> **Task description**
Make an exact copy, without pictures, of the lines below from the one containing "cell carcinoma (cervical)" to the last line, both ends included.

> **Available data**
▽

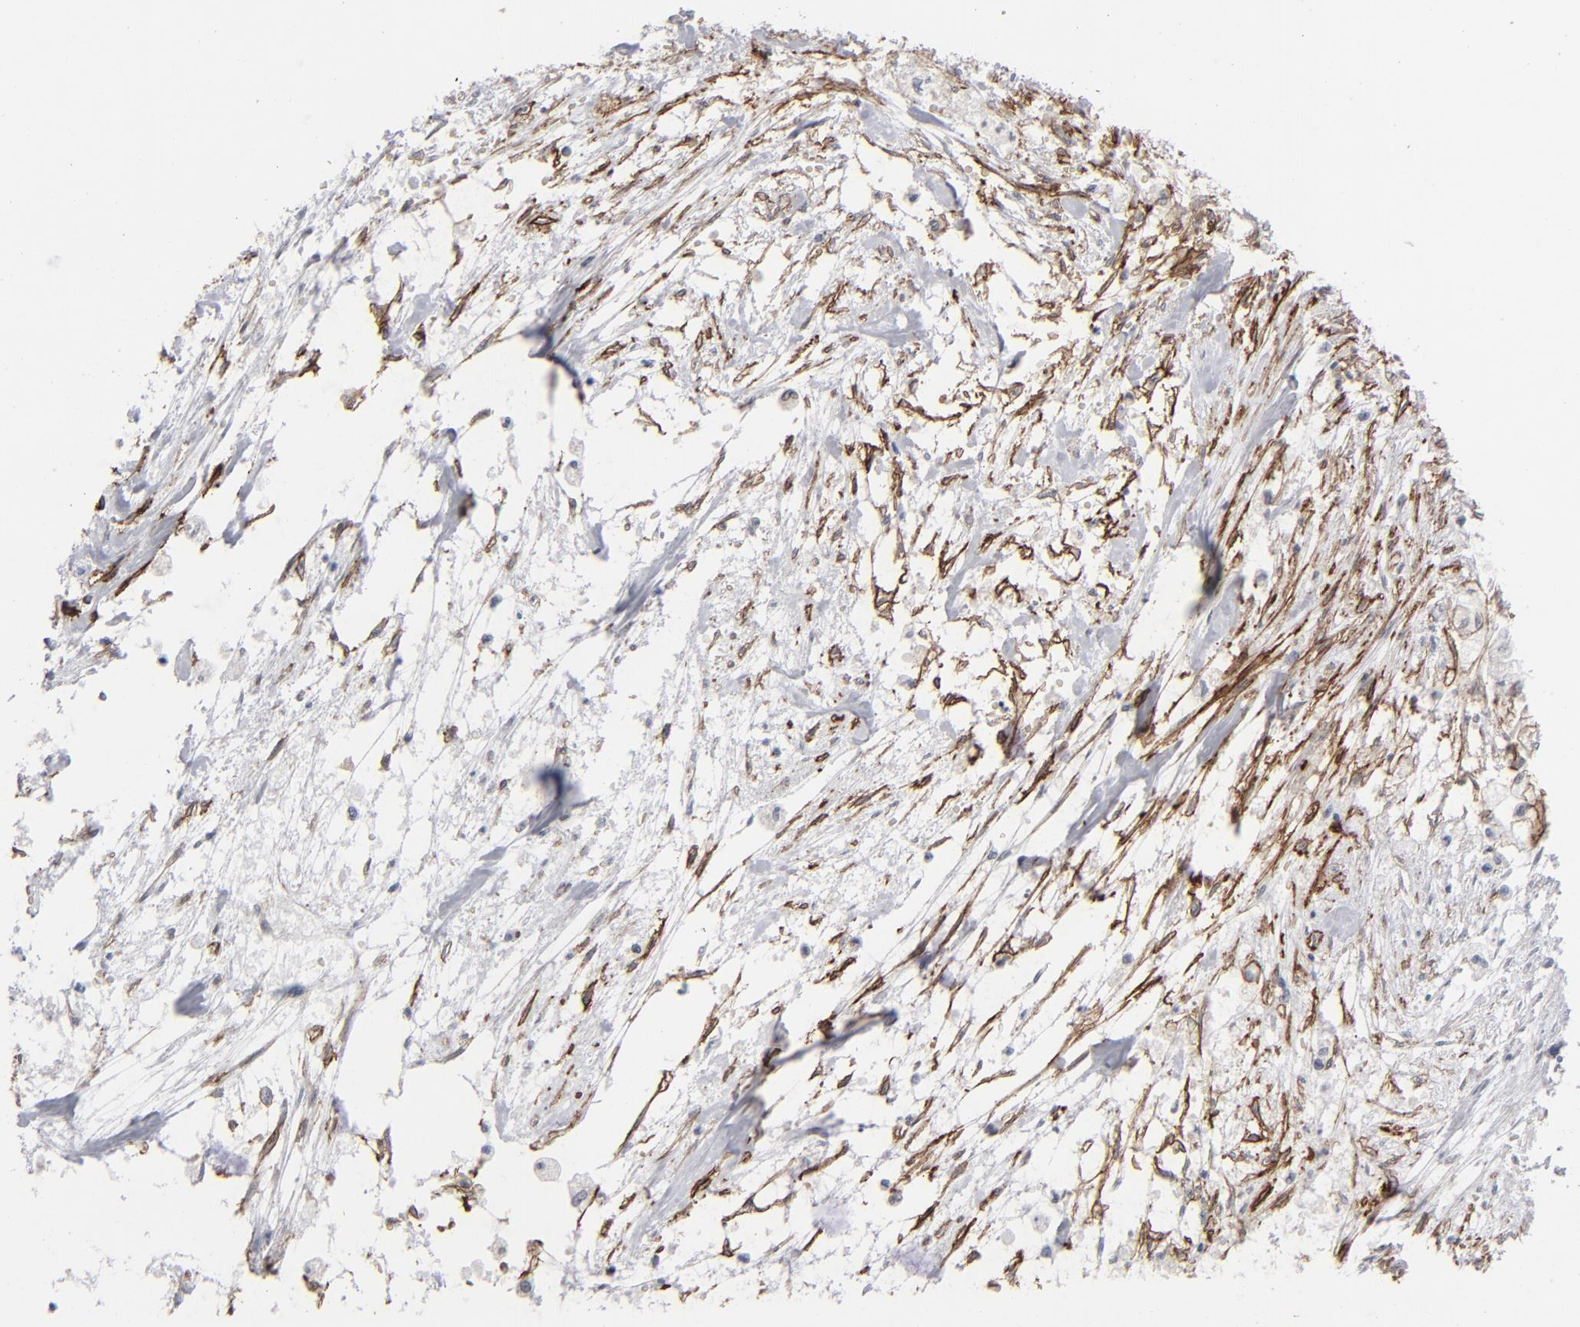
{"staining": {"intensity": "moderate", "quantity": ">75%", "location": "cytoplasmic/membranous"}, "tissue": "pancreatic cancer", "cell_type": "Tumor cells", "image_type": "cancer", "snomed": [{"axis": "morphology", "description": "Adenocarcinoma, NOS"}, {"axis": "topography", "description": "Pancreas"}], "caption": "Immunohistochemical staining of pancreatic cancer reveals moderate cytoplasmic/membranous protein positivity in approximately >75% of tumor cells.", "gene": "IRF9", "patient": {"sex": "male", "age": 79}}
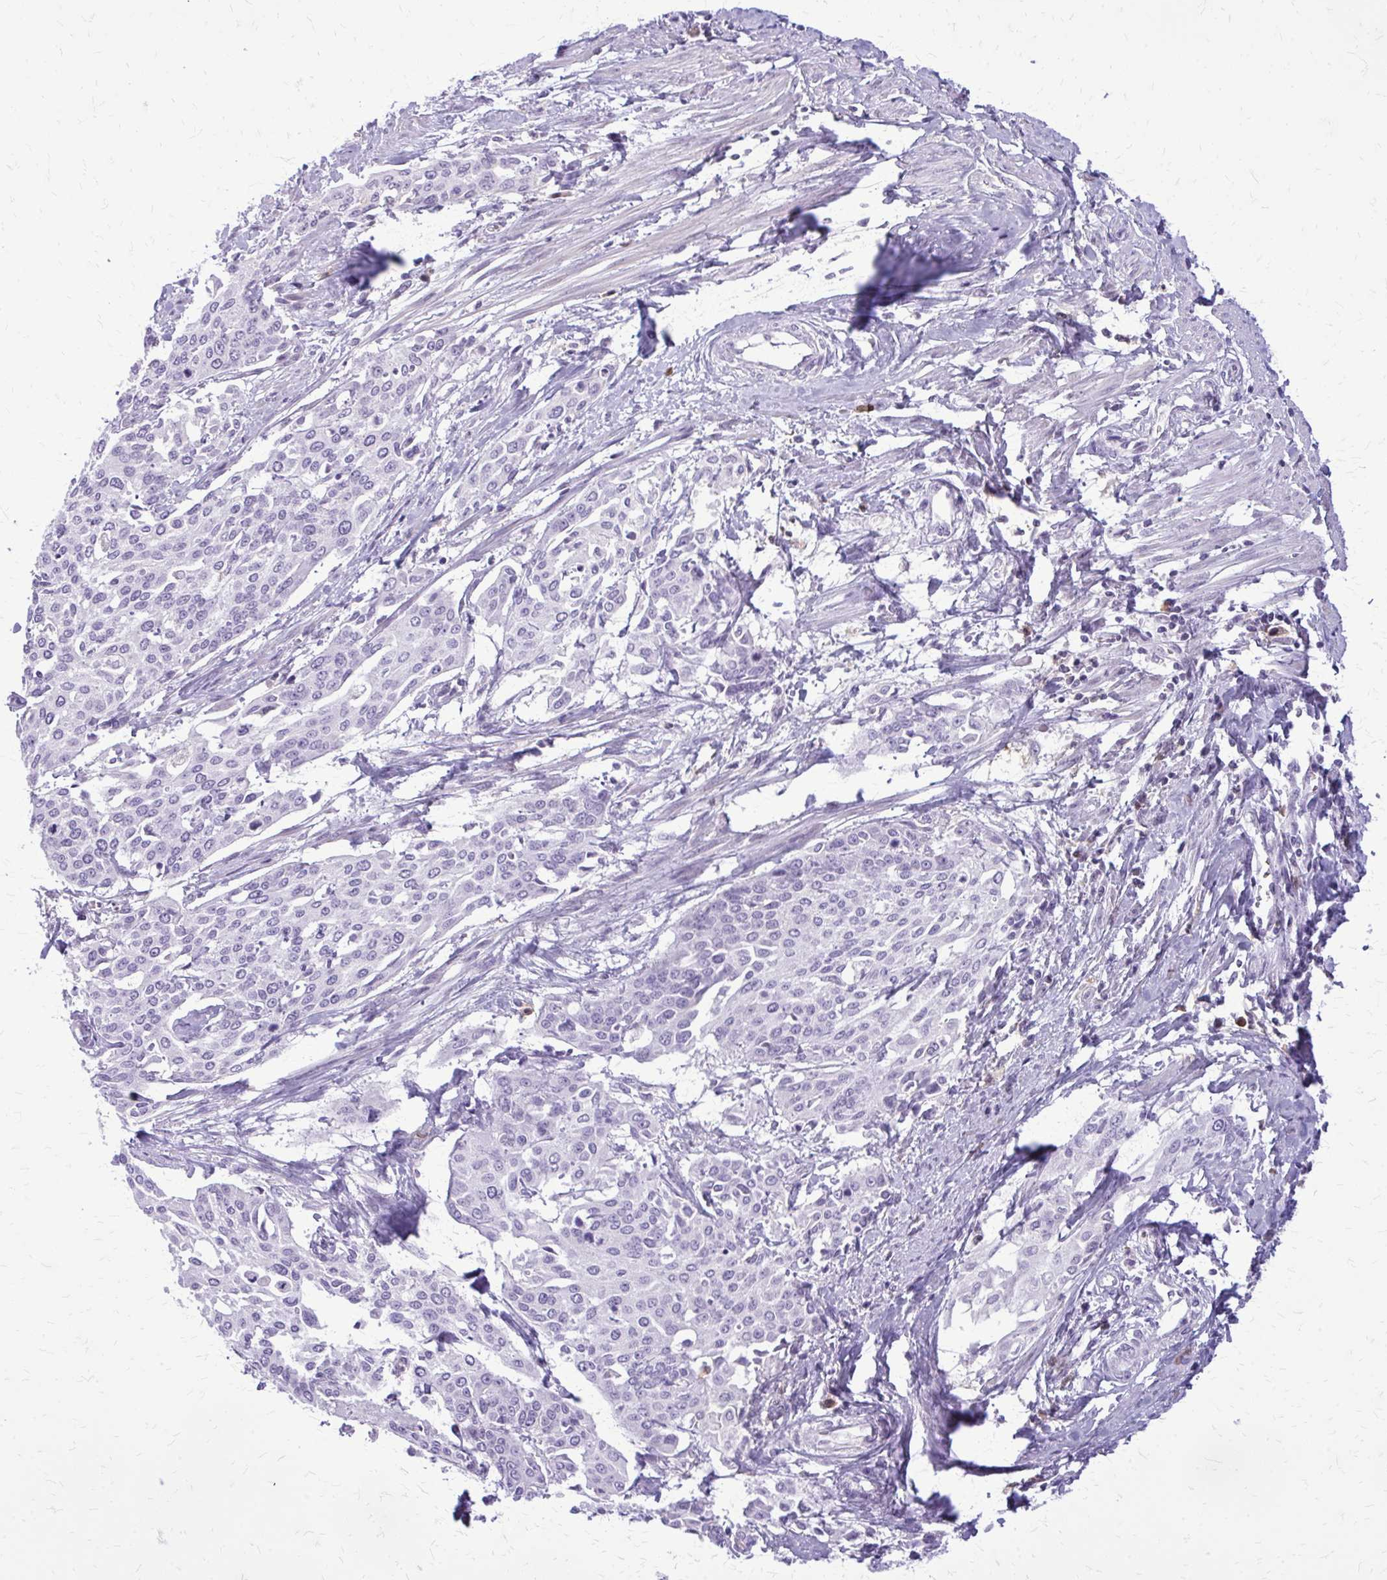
{"staining": {"intensity": "negative", "quantity": "none", "location": "none"}, "tissue": "cervical cancer", "cell_type": "Tumor cells", "image_type": "cancer", "snomed": [{"axis": "morphology", "description": "Squamous cell carcinoma, NOS"}, {"axis": "topography", "description": "Cervix"}], "caption": "Squamous cell carcinoma (cervical) was stained to show a protein in brown. There is no significant staining in tumor cells.", "gene": "GLRX", "patient": {"sex": "female", "age": 44}}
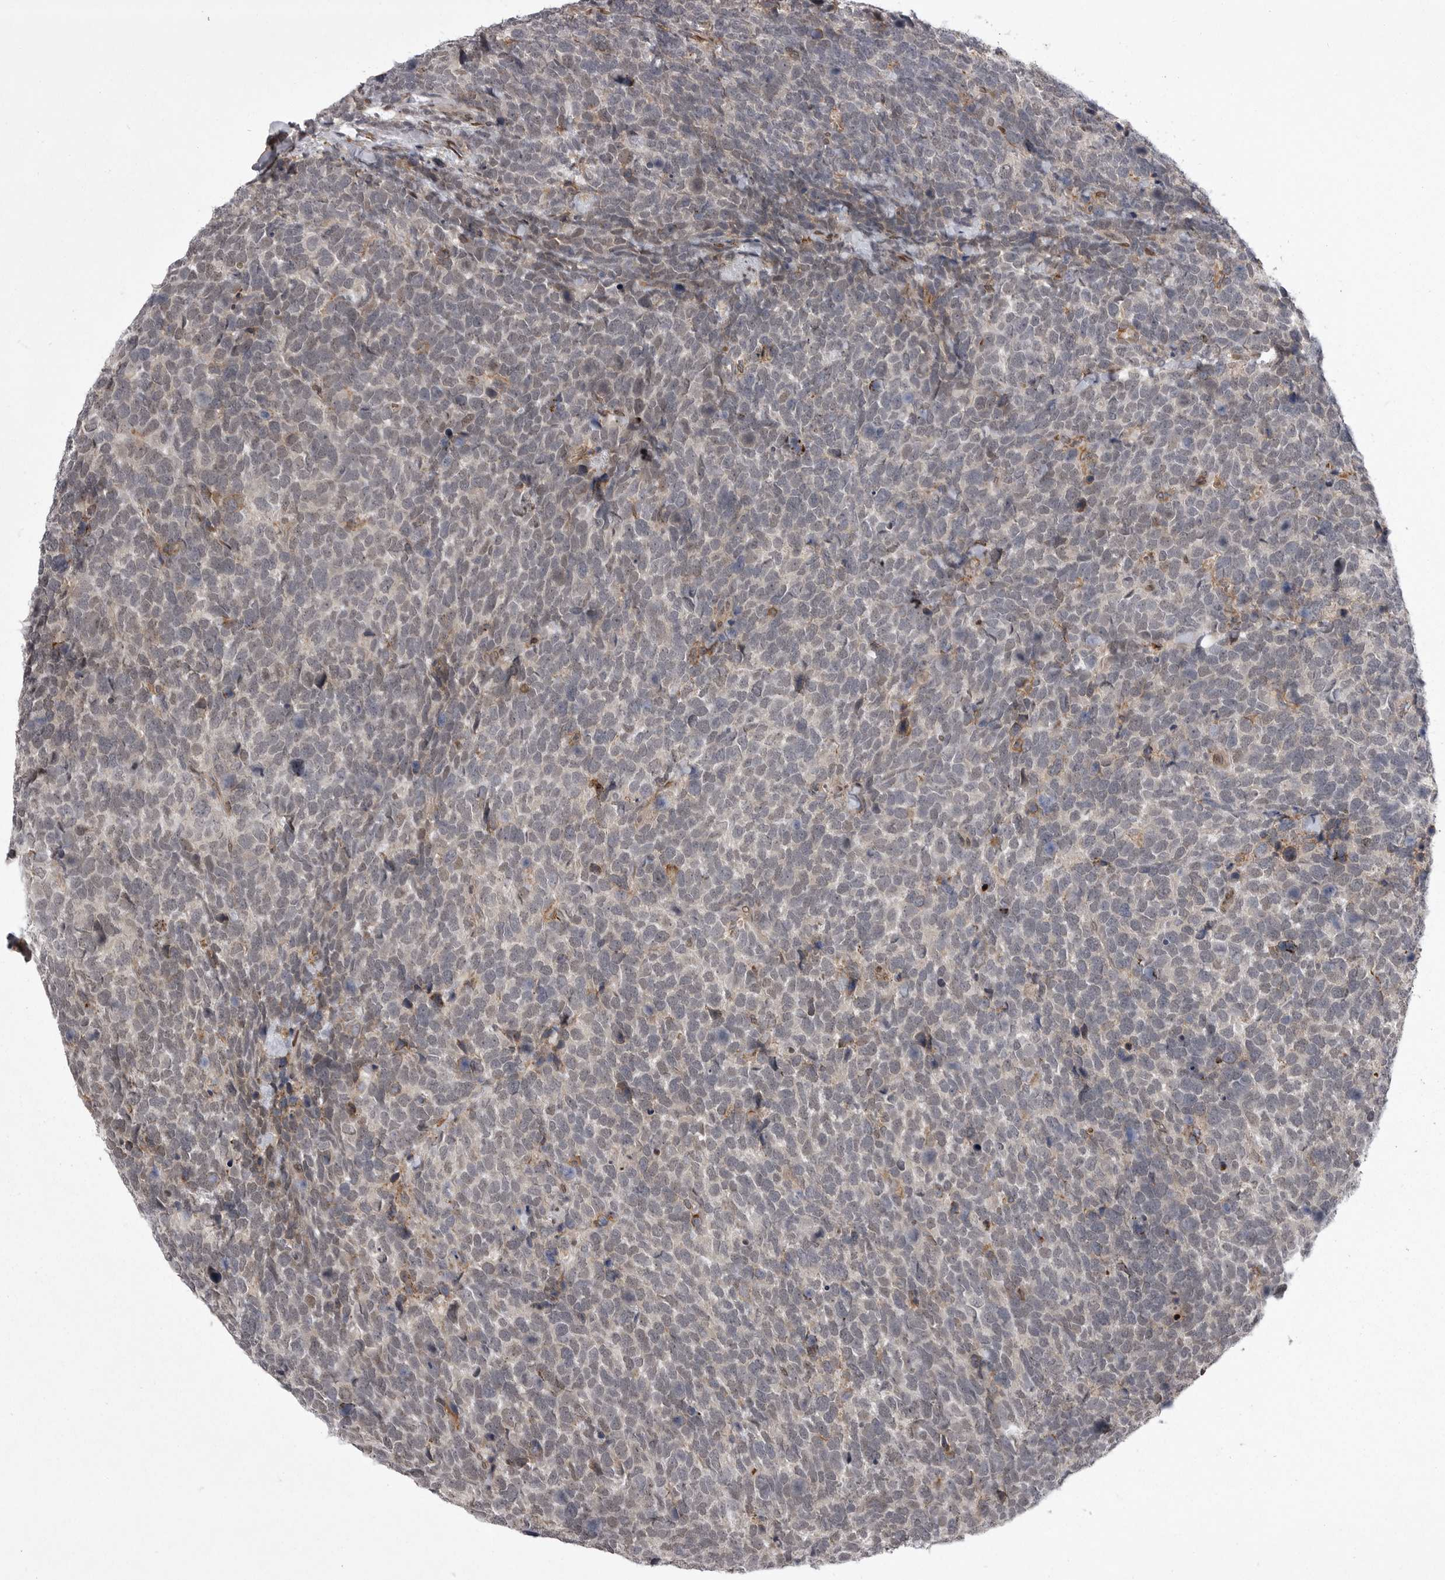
{"staining": {"intensity": "negative", "quantity": "none", "location": "none"}, "tissue": "urothelial cancer", "cell_type": "Tumor cells", "image_type": "cancer", "snomed": [{"axis": "morphology", "description": "Urothelial carcinoma, High grade"}, {"axis": "topography", "description": "Urinary bladder"}], "caption": "Tumor cells show no significant positivity in urothelial carcinoma (high-grade).", "gene": "ABL1", "patient": {"sex": "female", "age": 82}}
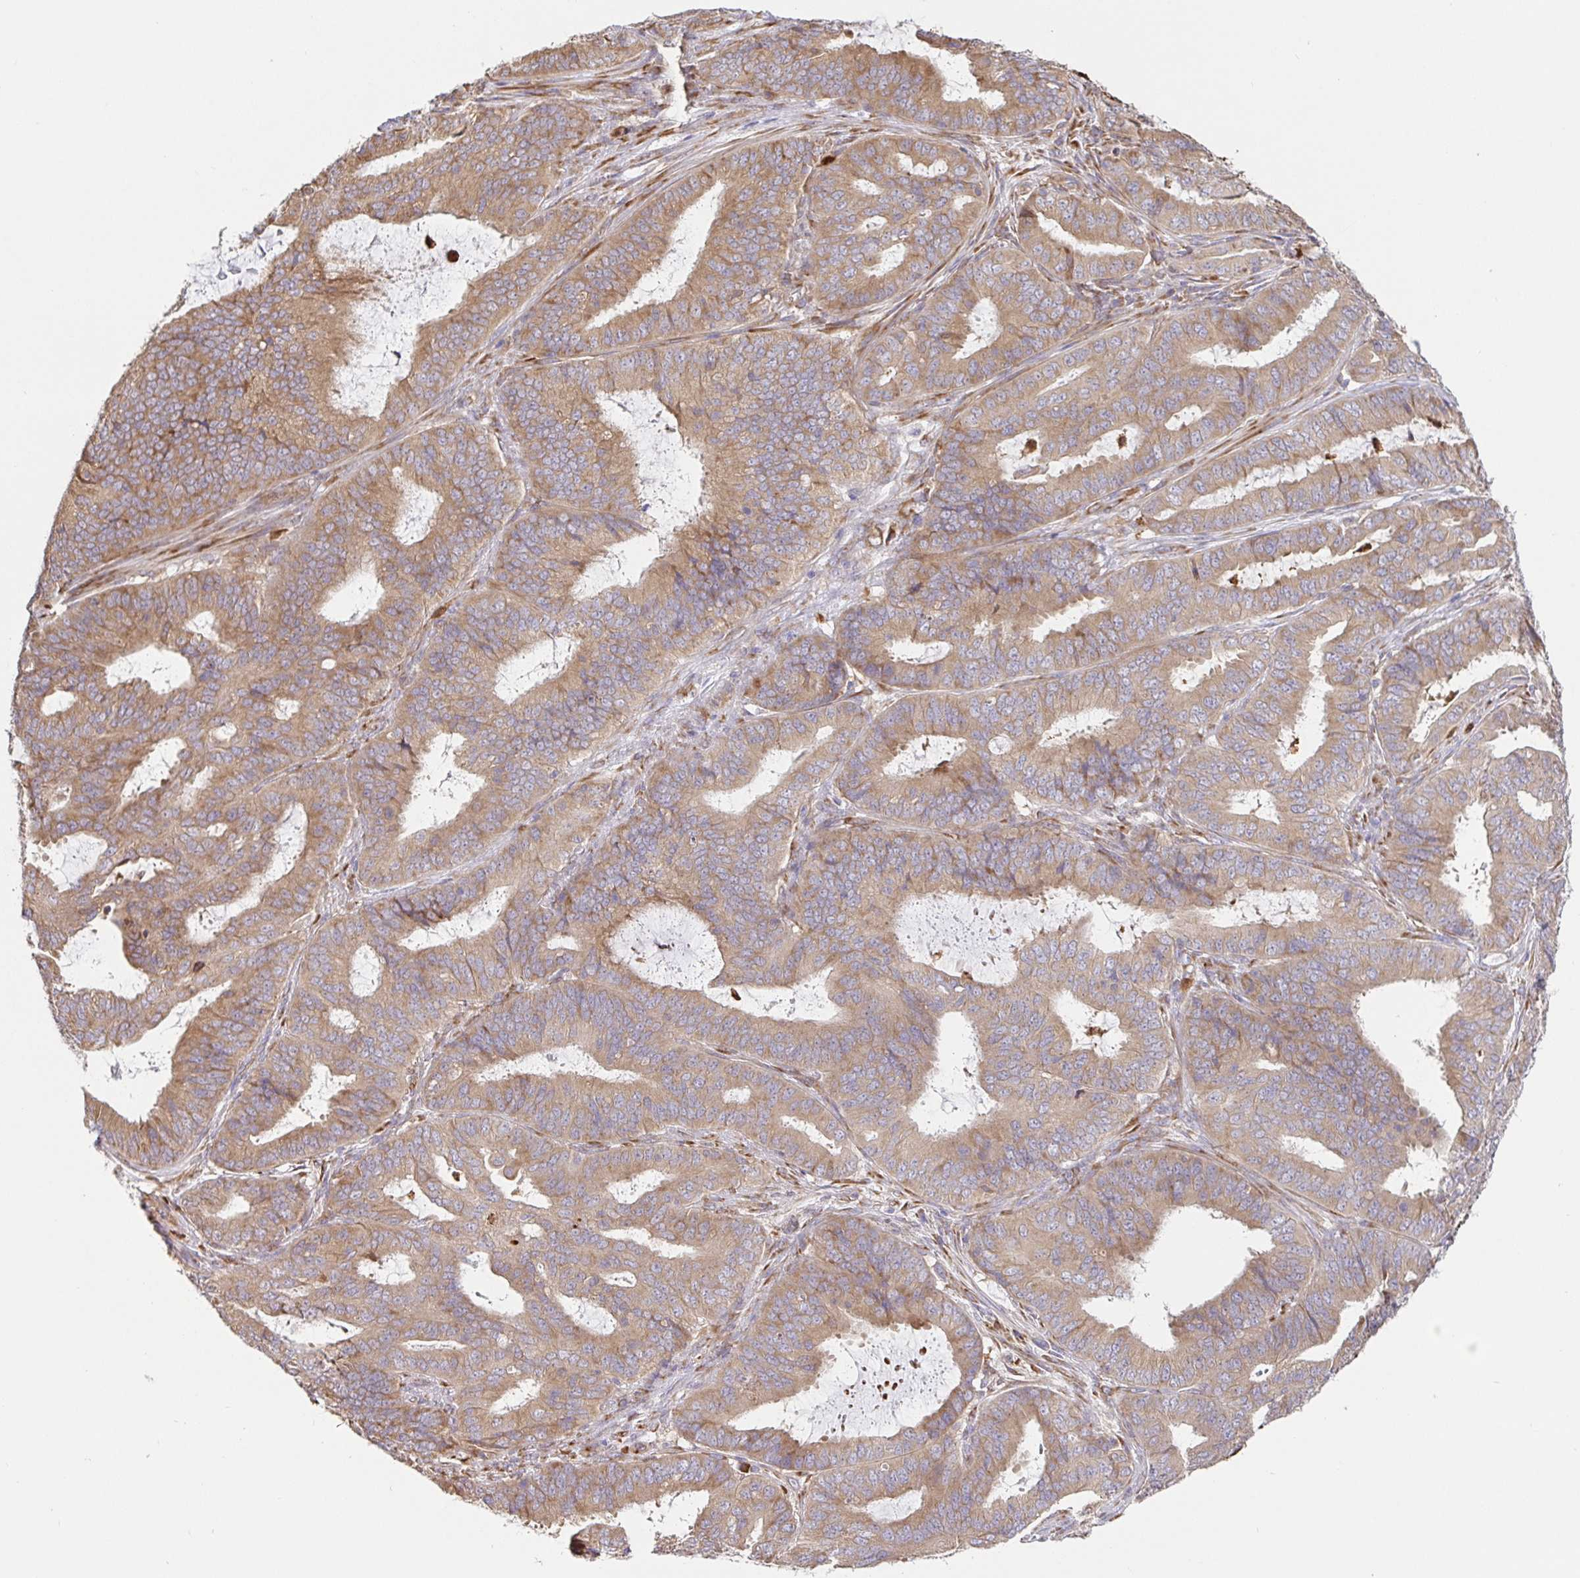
{"staining": {"intensity": "moderate", "quantity": ">75%", "location": "cytoplasmic/membranous"}, "tissue": "endometrial cancer", "cell_type": "Tumor cells", "image_type": "cancer", "snomed": [{"axis": "morphology", "description": "Adenocarcinoma, NOS"}, {"axis": "topography", "description": "Endometrium"}], "caption": "Protein staining by immunohistochemistry demonstrates moderate cytoplasmic/membranous staining in approximately >75% of tumor cells in endometrial cancer.", "gene": "PDPK1", "patient": {"sex": "female", "age": 51}}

△

> **Written answer**
{"staining": {"intensity": "negative", "quantity": "none", "location": "none"}, "tissue": "cervical cancer", "cell_type": "Tumor cells", "image_type": "cancer", "snomed": [{"axis": "morphology", "description": "Squamous cell carcinoma, NOS"}, {"axis": "topography", "description": "Cervix"}], "caption": "Squamous cell carcinoma (cervical) was stained to show a protein in brown. There is no significant staining in tumor cells.", "gene": "GLRX", "patient": {"sex": "female", "age": 44}}
{"staining": {"intensity": "negative", "quantity": "none", "location": "none"}, "tissue": "urothelial cancer", "cell_type": "Tumor cells", "image_type": "cancer", "snomed": [{"axis": "morphology", "description": "Urothelial carcinoma, High grade"}, {"axis": "topography", "description": "Urinary bladder"}], "caption": "Tumor cells show no significant positivity in urothelial carcinoma (high-grade).", "gene": "ABL1", "patient": {"sex": "female", "age": 82}}
{"staining": {"intensity": "moderate", "quantity": ">75%", "location": "cytoplasmic/membranous"}, "tissue": "endometrial cancer", "cell_type": "Tumor cells", "image_type": "cancer", "snomed": [{"axis": "morphology", "description": "Adenocarcinoma, NOS"}, {"axis": "topography", "description": "Endometrium"}], "caption": "Protein staining by immunohistochemistry demonstrates moderate cytoplasmic/membranous staining in approximately >75% of tumor cells in endometrial cancer.", "gene": "PDPK1", "patient": {"sex": "female", "age": 51}}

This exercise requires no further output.